Par Mylène Bertaux | Le 27 avril 2017

Tout droit venu des États-Unis, le terme mother wound désigne la blessure laissée par l'éducation de votre mère. Comment s'en remettre et aller de l'avant ?
Freud n'a qu'à bien se tenir, son célèbre complexe d'Œdipe vient de se faire doubler par un autre terme fraîchement débarqué des États-Unis, le mother wound, littéralement «blessure de mère». Cette souffrance psychique, souvent inconsciente, trouve son origine dans la relation mère-fille et conditionnerait votre comportement, votre rapport aux autres et votre propre rôle en tant que mère. Au point même, quand la relation a été toxique, de vous handicaper dans l'atteinte de vos objectifs et de votre bonheur, tant que la plaie n'est pas refermée.
Pour la psycho-sociologue Patricia Delahaie, dont le dernier ouvrage La Relation mère-fille, les 3 clés de l’apaisement vient de paraître aux Éditions Leduc.s, nous ne sommes pas condamnées à vivre avec cette souffrance. Nous pouvons pardonner, cicatriser et nous «ajuster à ce que la relation peut proposer de meilleur».

Conseiller, protéger, aider
Quand la mère est à la mauvaise distance, la relation devient toxique
S'il existe une souffrance, c'est que la mère «idéale» a un rôle complexe, difficile à tenir, et les filles des attentes élevées. «À la fois éducatrice, source d'inspiration, mais aussi femme elle-même, une "bonne mère" doit regarder sa fille pendant que celle-ci regarde vers son avenir», illustre l'auteure. «Elle est à la fois un guide, avec une place générationnelle antérieure, une personne qui conseille, protège et aide. Sans compter qu'elle a ses propres blessures et n'est pas toujours capable de bien se positionner.»
Et l'auteure de poursuivre : quand la mère est «à la mauvaise distance, l'équilibre est rompu, la relation devient toxique». C'est le cas des «mères-copines» qui placent leurs filles en position de confidentes quand celles-ci ont besoin d’«une éducatrice qui leur explique les codes de la société».

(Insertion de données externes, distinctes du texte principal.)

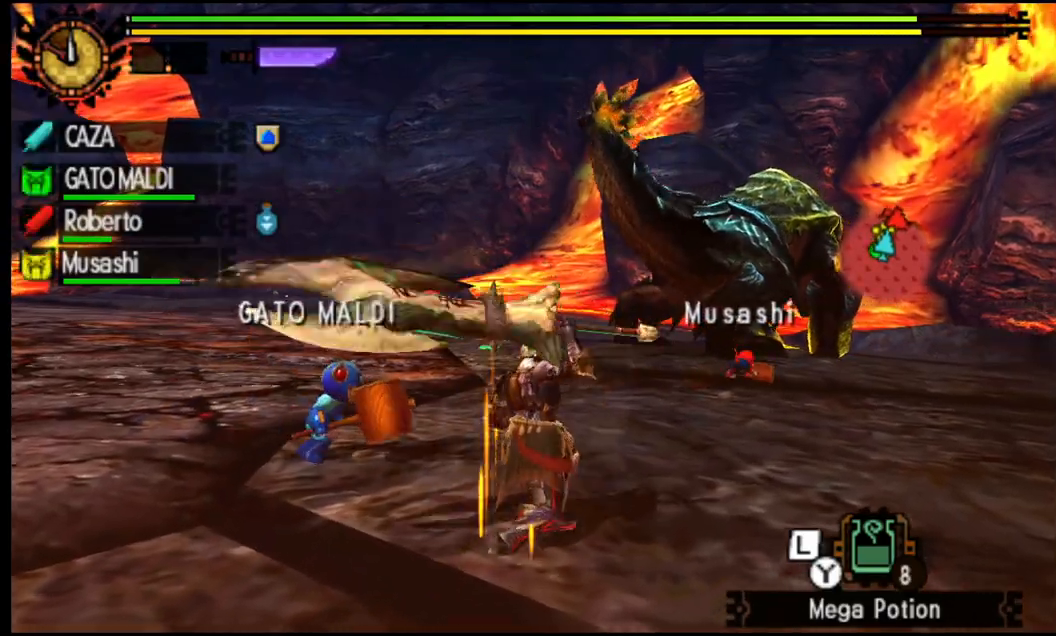
{"buttons": ["R1"], "left_stick": "up-right", "right_stick": "center", "events": [[167, "R1", "down"]]}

Quand l'équilibre est rompu
Comme si toutes ces difficultés ne suffisaient pas, il peut aussi arriver, à la suite d'une difficulté, d'un événement ou d'un drame, que les mères se «désajustent». Moins la mère «gère, plus la fille proteste d'abord par de petits signes (reproches, prise de distance, ou provocations) et puis, si elle n'est pas entendue, en présentant de véritables symptômes». Mais, aux yeux de l'auteure, le plus important est la relation dans la durée, même après un passage à vide.

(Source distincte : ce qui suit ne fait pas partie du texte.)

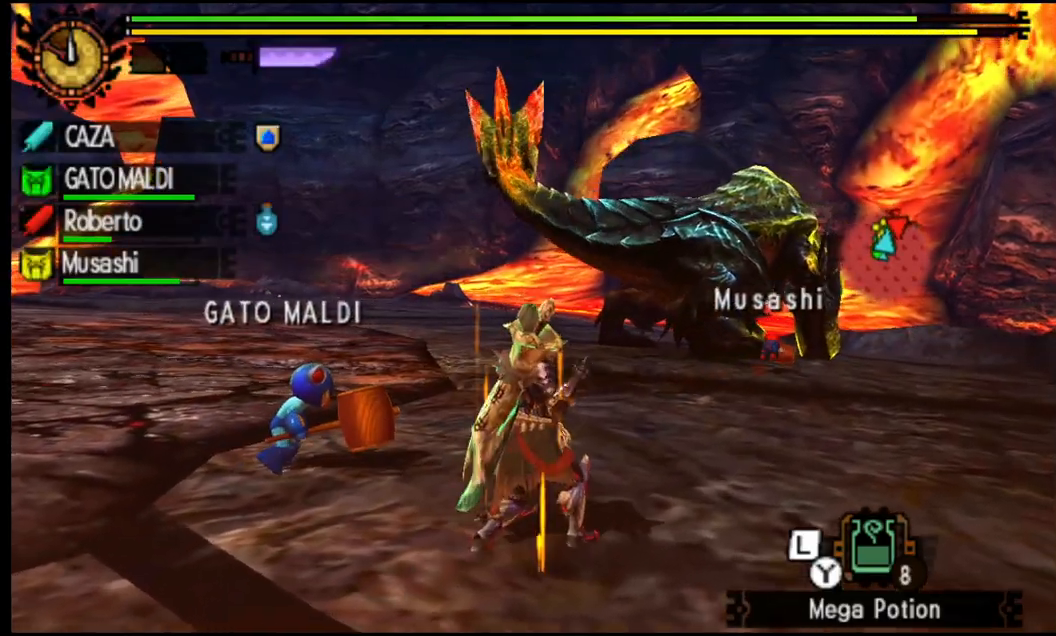
{"buttons": ["R1"], "left_stick": "up-right", "right_stick": "center", "events": [[83, "right_stick", "right"], [250, "right_stick", "center"]]}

Comment guérir cette blessure ?
Face au manque de communication, comment faire enfin la paix avec l'autre et soi-même ? Pour Patricia Delahaie, la cicatrisation passe par trois étapes-clés. Premièrement «comprendre ce qui nous est arrivé» : où est la blessure ? Deuxièmement, «questionner les malentendus» : qu'est-ce que j'ai compris du comportement de ma mère ? Que voulait-elle vraiment dire ? L'apaisement arrive à ce moment-là, quand les problèmes de compréhension mutuelle cessent : la mère reconnaît les souffrances de sa fille et cette dernière pardonne à la femme d'être imparfaite. Enfin, quand les deux parties se sont comprises, elles peuvent s'ajuster à ce que la relation peut proposer, le plus harmonieusement possible». Bien que la psycho-sociologue mette en garde : «C'est une relation humaine, par essence, imparfaite».